### IL COMPITO
Riporta tutte le righe che contengono la parola "pengar", tenendo conto di maiuscole e minuscole.

|---|

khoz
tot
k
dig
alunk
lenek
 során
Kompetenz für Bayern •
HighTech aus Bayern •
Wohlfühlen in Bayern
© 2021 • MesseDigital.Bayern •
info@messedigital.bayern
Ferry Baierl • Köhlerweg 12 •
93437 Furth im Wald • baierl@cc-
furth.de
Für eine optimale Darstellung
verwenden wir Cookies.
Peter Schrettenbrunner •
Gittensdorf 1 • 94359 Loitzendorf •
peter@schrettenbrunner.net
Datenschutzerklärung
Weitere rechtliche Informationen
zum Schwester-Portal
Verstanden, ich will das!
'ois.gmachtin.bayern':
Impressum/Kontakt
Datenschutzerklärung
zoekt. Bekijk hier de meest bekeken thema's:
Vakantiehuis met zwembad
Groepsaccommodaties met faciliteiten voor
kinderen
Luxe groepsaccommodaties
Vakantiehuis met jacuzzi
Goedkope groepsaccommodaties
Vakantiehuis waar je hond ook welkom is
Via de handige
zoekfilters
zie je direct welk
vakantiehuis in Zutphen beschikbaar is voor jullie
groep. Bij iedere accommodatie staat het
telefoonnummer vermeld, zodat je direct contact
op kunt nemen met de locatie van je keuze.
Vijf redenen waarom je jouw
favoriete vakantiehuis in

|---|

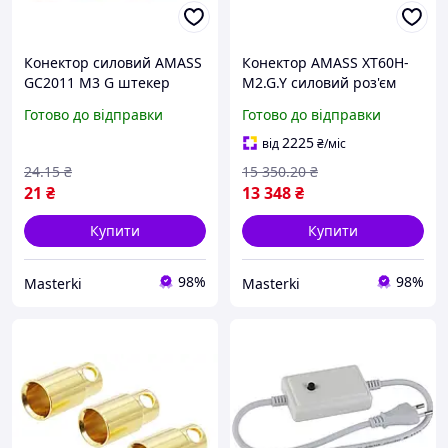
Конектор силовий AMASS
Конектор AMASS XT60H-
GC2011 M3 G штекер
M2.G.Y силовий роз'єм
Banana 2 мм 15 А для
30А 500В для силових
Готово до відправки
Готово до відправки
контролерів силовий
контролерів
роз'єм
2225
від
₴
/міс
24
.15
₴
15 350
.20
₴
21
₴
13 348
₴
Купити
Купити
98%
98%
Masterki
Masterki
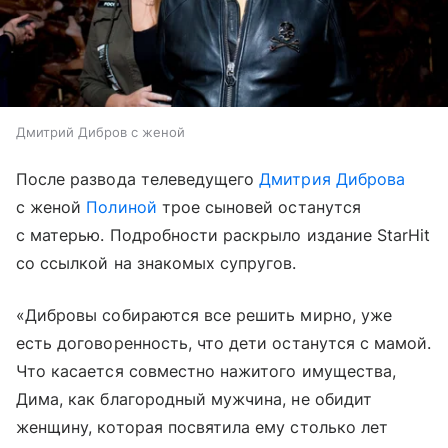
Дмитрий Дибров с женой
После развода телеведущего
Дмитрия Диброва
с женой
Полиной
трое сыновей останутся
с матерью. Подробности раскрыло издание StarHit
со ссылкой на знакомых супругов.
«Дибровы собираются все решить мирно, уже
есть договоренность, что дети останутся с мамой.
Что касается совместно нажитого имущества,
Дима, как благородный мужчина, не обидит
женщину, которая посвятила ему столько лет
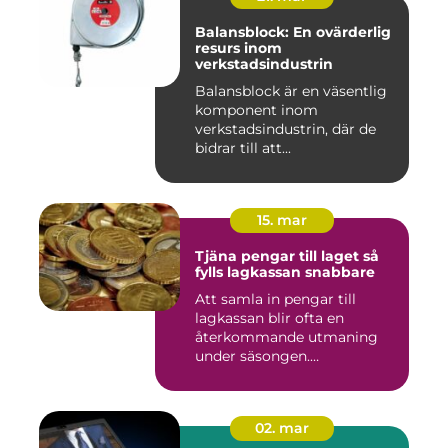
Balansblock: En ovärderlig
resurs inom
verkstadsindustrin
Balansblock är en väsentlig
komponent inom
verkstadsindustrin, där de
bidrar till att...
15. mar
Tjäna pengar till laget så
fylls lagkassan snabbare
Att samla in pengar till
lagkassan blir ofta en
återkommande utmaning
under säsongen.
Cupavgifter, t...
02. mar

|---|

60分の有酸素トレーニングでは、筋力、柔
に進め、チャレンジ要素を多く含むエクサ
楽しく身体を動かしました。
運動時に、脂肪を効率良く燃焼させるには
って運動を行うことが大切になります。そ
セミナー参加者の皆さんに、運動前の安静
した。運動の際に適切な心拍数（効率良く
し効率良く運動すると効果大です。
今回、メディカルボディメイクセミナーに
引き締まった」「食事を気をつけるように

|---|

### SPAZIO RISPOSTA
Tjäna pengar till laget så
Att samla in pengar till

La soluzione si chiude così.